Question

A computer manufacturer believes that its line of minicomputers has, on average, 8.2 days of downtime per year. To test this claim, a researcher contacts seven companies that own one of these computers and is allowed to access company computer records. It is determined that, for the sample, the average number of downtime days is 5.2, with a sample standard deviation of 1.3 days. Test whether these minicomputers actually have, on average, 8.2 days of downtime in the entire population. Let α = .01. (Round your answer to 2 decimal places.)

Answer 1

Answer:

We conclude that minicomputers have, on average, different from 8.2 days of downtime in the entire population.

Step-by-step explanation:

We are given that a computer manufacturer believes that its line of minicomputers has, on average, 8.2 days of downtime per year.

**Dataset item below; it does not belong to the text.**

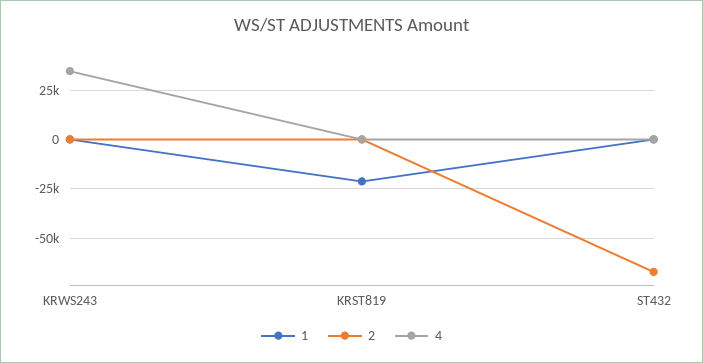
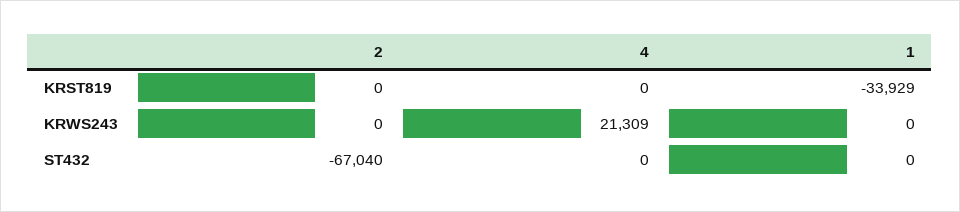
4, KRWS243: 35000 -> 21309
1, KRST819: -20000 -> -33929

It is determined that, for the sample, the average number of downtime days is 5.2, with a sample standard deviation of 1.3 days.

Let $\mu$ = average days of downtime per year of minicomputers.

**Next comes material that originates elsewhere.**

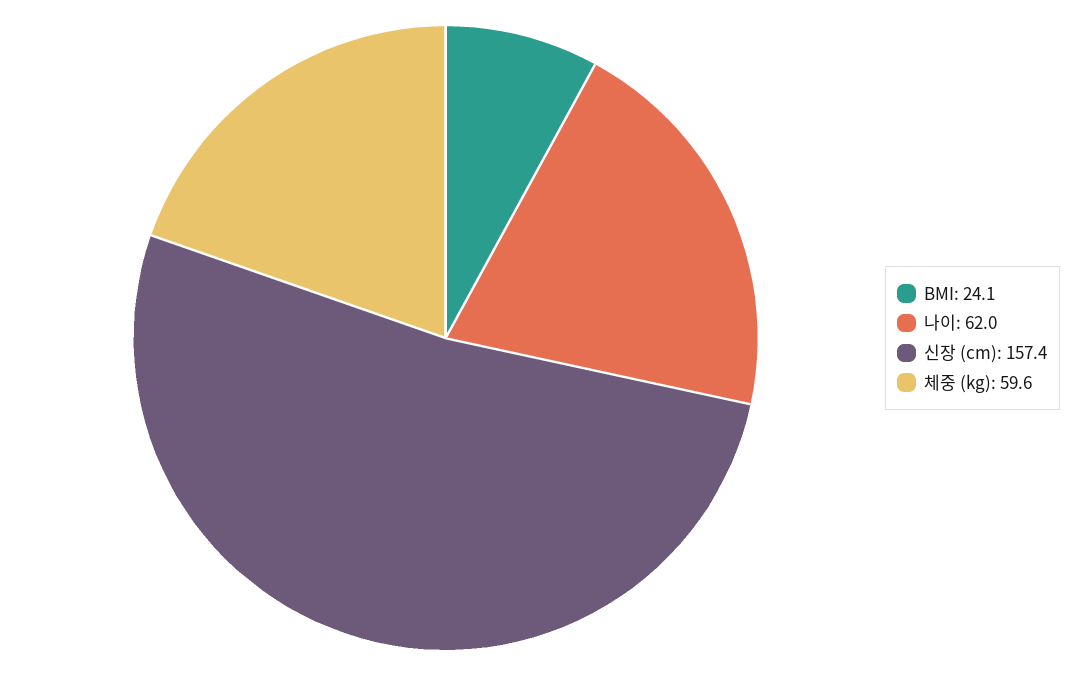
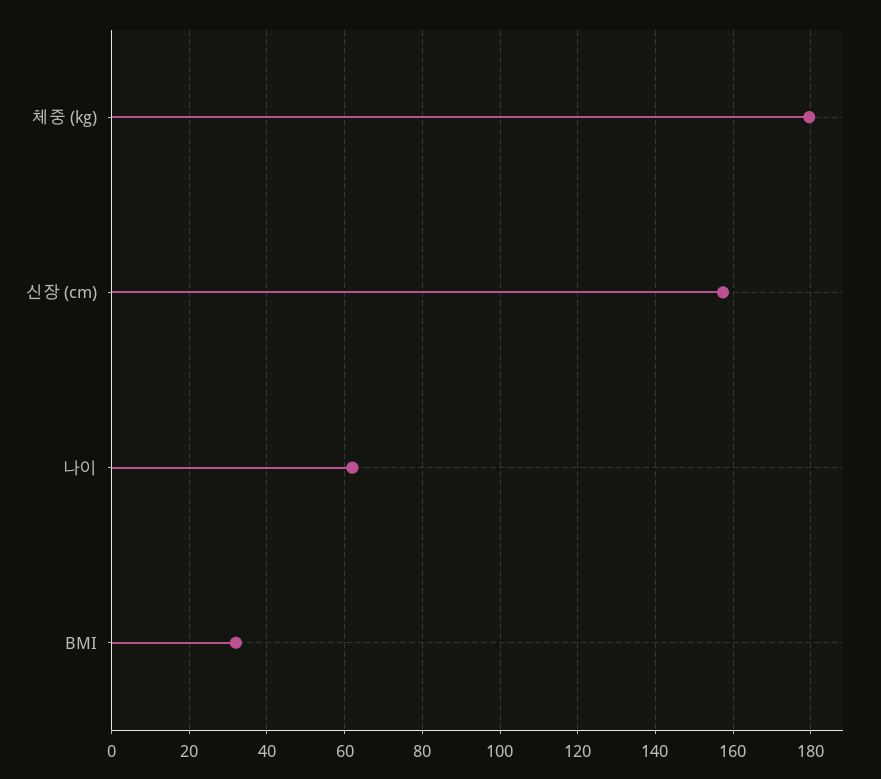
BMI: 24.1 -> 32
체중 (kg): 59.6 -> 180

So, Null Hypothesis, $H_0$ : $\mu$ = 8.2 days     {means that minicomputers actually have, on average, 8.2 days of downtime in the entire population}

Alternate Hypothesis, $H_A$ : $\mu$ $\neq$ 8.2 days     {means that minicomputers have, on average, different from 8.2 days of downtime in the entire population}

The test statistics that would be used here One-sample t test statistics as we don't know about the population standard deviation;

                            T.S. =  $\frac{\bar X-\mu}{\frac{s}{\sqrt{n} } }$  ~ $t_n_-_1$

where, $\bar X$ = sample average number of downtime days = 5.2 days

            $\sigma$ = sample standard deviation = 1.3 days

            n = sample of companies = 7

So, the test statistics  =  $\frac{5.2-8.2}{\frac{1.3}{\sqrt{7} } }$  ~ $t_6$

                                     =  -6.106

The value of t test statistics is -6.106.

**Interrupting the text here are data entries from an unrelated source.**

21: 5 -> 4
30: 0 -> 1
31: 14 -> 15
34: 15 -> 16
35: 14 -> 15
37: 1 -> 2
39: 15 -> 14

Now, at 0.01 significance level the t table gives critical values of -3.707 and 3.707 for two-tailed test.

Since our test statistic does not lie within the range of critical values of t, so we have sufficient evidence to reject our null hypothesis as it will fall in the rejection region due to which we reject our null hypothesis.

Therefore, we conclude that minicomputers have, on average, different from 8.2 days of downtime in the entire population.